Clary was born as Robert Max Widerman on March 1, 1926, the youngest of his Polish tailor father’s 14 children from two marriages. He became a professional singer as a teenager.

In the camps set up by the Nazis to eradicate Europe’s Jews, he was tattooed with the number A-5714 and forced to dig trenches, work in a shoe factory and sing for his captors. The singing earned him a few extra morsels of food, Clary said.

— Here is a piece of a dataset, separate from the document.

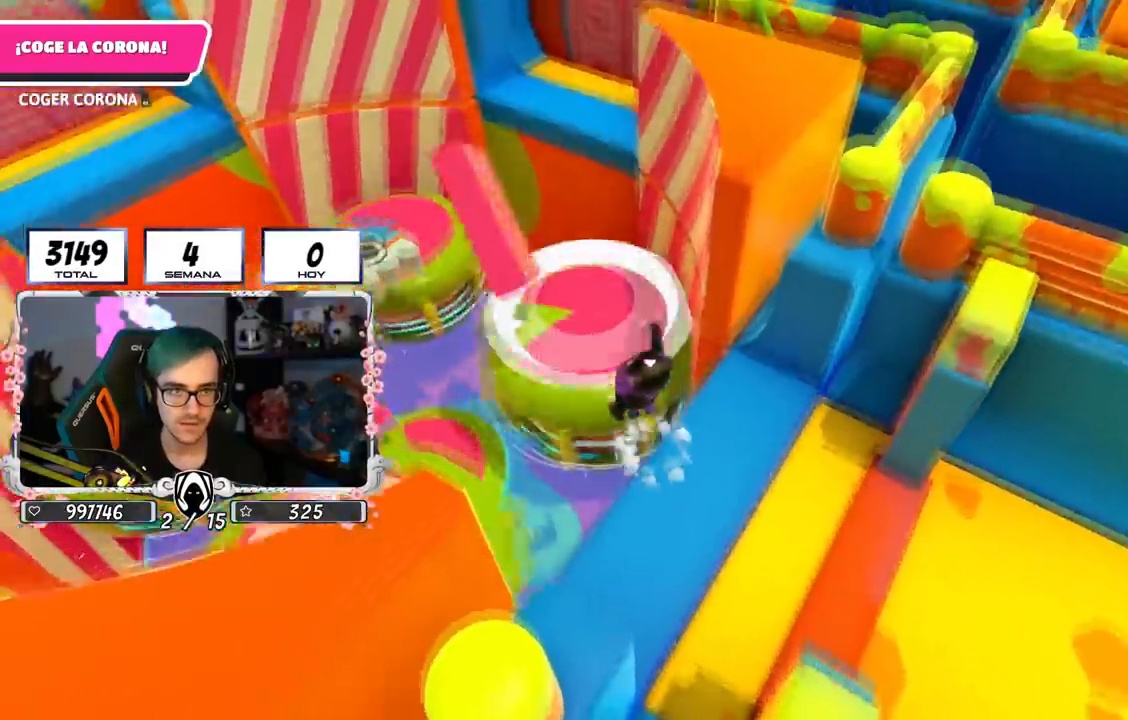
{"buttons": [], "left_stick": "up", "right_stick": "center", "events": [[33, "CROSS", "up"], [66, "left_stick", "up"]]}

“I was one of the lucky ones,” he told the Asbury Park, New Jersey, Press in 2002. “First of all, because I survived. Secondly, because I was in camps that were not as atrocious as others. I did not suffer. I did not work as hard as people were working in salt mines on quarries. I was never tortured. I was never really beaten. I was never hanged. But I saw all these things.”

After the war, Clary’s singing career took off in France. He moved to the United States in 1949 and comedian Eddie Cantor gave him national TV exposure. Clary later married Cantor’s daughter Natalie.

Clary performed on stage, in small film roles and in guest spots on TV before being cast in “Hogan’s Heroes.” His biggest film role was in director Robert Wise’s “The Hindenburg” (1975) starring George C. Scott.

Alarm over people trying to deny the Holocaust prompted Clary in 1980 to end his self-imposed silence about his experiences. He spent years traveling to schools in the United States and Canada speaking about the Holocaust. He also wrote an autobiography, “From the Holocaust to Hogan’s Heroes.”

“We must learn from history,” Clary told the Reno Gazette-Journal in 2002, “which we don’t.”